Baby milestones and why it pays to take a relaxed approach - Baba+Boo

Baby milestones and why it pays to take a relaxed approach

Molly Forbes is a first time mum and freelance journalist. She lives in Berkshire with her husband and 16 month old daughter. You can find out more on her blog, Mother's Always Right. 

When my daughter was born she didn’t do much - newborn babies don’t really. So while my little bundle slept, I Googled. I looked up ages when I could start expecting to see some action. And I found a million and one websites willing to share this information.

While I swatted up on what to expect each month, I started to get excited. I just knew my baby would be the “winner” and reach each milestone before any other babies we knew. Of course she would. This was going to be fun.

And then we got to 12 weeks and she still wasn’t rolling over. There’d be the occasional half-hearted attempt, but then nothing. While my baby happily gurgled on her back at Baby and Toddler Group, the other babies would be rolling all around her. I started to fret.

The 16 week mark came and went without a hint of rolling. By this time we were well and truly left behind. Other mums would ask, “Has she rolled over yet?” and I used to lie. “Yes,” I’d say, “She’s a champion roller”. *Lie*

At five months my daughter eventually started to get the hang of the whole rolling thing, if she could be bothered. But by this time, the other babies around us were starting to think about sitting unaided. Yet again we were being left behind.

The dreaded comparative questions arrived, “Is she sitting yet?” and “Has she started sleeping through the night yet?” and I used to lie again. I would sit behind my daughter at various baby groups, surreptitiously propping her up while I lied through my teeth about how great she was at sitting on her own and how she’d been sleeping through the night since she was two months old.

But by the 7 month mark I was exhausted.

My daughter still required a set of cushions around her when she was left sitting on her own. She certainly wasn’t making any attempts to crawl.

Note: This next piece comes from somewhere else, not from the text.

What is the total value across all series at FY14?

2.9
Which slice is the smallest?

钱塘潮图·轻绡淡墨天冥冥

And every time I read another mum’s Facebook status update, bragging about the incredible mobility skills of their super baby I had to turn the computer off in a fit of envy.

And then I realised: why did it matter? I worried all that time about my daughter not rolling, but she did it eventually. All that time I was fretting over her being left behind, was time I could have spent just enjoying my baby.

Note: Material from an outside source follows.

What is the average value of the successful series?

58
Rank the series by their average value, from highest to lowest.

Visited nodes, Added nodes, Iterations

So I handed in my baby race card there and then. No more lies for me, thank you very much. I’d answer those comparative questions with a smile and a shrug of the shoulders. I was coming last in the baby race and I just didn’t care.

It was at that point - around eight months - that I started to appreciate how skilled my daughter really was. She wasn’t crawling, but she could shake a rattle and suck her big toe at the same time, and that takes some doing.

We’re now at the 16 month mark and - guess what? We’re still coming last. All the other babies have graduated from crawling to walking by now. Some are even running, while we’ve only just arrived at the walking while holding hands stage.

But it really doesn’t matter.

She may not be walking yet, but my daughter already knows a dog says, “Woof” and a cow says, “Moo”. She may not be climbing on tables like some of the other rather nimble tots, but she can pick up a triangle and put it in the right hole in her shape sorter. She can say, “Mummy” and “Daddy” and “Grandma” and a whole host of other words (including, “No!” - much to my annoyance). She’s proof that the age a child learns to crawl or walk, is no sign of their future intelligence. They just concentrate on different things at different times.

So I’m keeping firmly out of the baby race from now on. I’ve hung up my Competitive Mum hat and will watch from the sidelines in the future.

And no more Googling milestone information - she’ll do it when she’s ready.